#### [Problem requirements]
Could you please retype all of the data below exactly?
***
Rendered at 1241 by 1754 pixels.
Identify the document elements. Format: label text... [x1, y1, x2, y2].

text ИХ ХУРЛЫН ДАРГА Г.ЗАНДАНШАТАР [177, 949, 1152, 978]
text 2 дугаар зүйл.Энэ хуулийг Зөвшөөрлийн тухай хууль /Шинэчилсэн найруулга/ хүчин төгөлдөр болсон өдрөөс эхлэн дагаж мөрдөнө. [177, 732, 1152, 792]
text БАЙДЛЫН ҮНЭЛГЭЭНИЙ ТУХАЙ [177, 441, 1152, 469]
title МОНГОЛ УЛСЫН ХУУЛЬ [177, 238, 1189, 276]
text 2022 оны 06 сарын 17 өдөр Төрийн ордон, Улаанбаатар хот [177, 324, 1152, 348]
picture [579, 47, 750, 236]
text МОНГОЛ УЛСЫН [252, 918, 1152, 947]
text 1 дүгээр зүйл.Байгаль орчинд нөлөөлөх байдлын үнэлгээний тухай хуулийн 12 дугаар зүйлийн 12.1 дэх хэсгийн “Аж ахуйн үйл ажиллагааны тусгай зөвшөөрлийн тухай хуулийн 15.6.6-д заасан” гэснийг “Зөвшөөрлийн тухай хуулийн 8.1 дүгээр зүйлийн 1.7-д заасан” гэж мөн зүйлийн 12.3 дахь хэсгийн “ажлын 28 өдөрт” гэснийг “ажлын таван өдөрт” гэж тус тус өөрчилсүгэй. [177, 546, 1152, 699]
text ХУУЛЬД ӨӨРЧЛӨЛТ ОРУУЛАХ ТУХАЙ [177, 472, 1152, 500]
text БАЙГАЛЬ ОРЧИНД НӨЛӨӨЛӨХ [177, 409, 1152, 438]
***
#### [Expected output]
Rendered at 1241 by 1754 pixels.
Identify the document elements. Format: label text... [x1, y1, x2, y2].

text ИХ ХУРЛЫН ДАРГА Г.ЗАНДАНШАТАР [177, 949, 1152, 978]
text 2 дугаар зүйл.Энэ хуулийг Зөвшөөрлийн тухай хууль /Шинэчилсэн найруулга/ хүчин төгөлдөр болсон өдрөөс эхлэн дагаж мөрдөнө. [177, 732, 1152, 792]
text БАЙДЛЫН ҮНЭЛГЭЭНИЙ ТУХАЙ [177, 441, 1152, 469]
title МОНГОЛ УЛСЫН ХУУЛЬ [177, 238, 1189, 276]
text 2022 оны 06 сарын 17 өдөр Төрийн ордон, Улаанбаатар хот [177, 324, 1152, 348]
picture [579, 47, 750, 236]
text МОНГОЛ УЛСЫН [252, 918, 1152, 947]
text 1 дүгээр зүйл.Байгаль орчинд нөлөөлөх байдлын үнэлгээний тухай хуулийн 12 дугаар зүйлийн 12.1 дэх хэсгийн “Аж ахуйн үйл ажиллагааны тусгай зөвшөөрлийн тухай хуулийн 15.6.6-д заасан” гэснийг “Зөвшөөрлийн тухай хуулийн 8.1 дүгээр зүйлийн 1.7-д заасан” гэж мөн зүйлийн 12.3 дахь хэсгийн “ажлын 28 өдөрт” гэснийг “ажлын таван өдөрт” гэж тус тус өөрчилсүгэй. [177, 546, 1152, 699]
text ХУУЛЬД ӨӨРЧЛӨЛТ ОРУУЛАХ ТУХАЙ [177, 472, 1152, 500]
text БАЙГАЛЬ ОРЧИНД НӨЛӨӨЛӨХ [177, 409, 1152, 438]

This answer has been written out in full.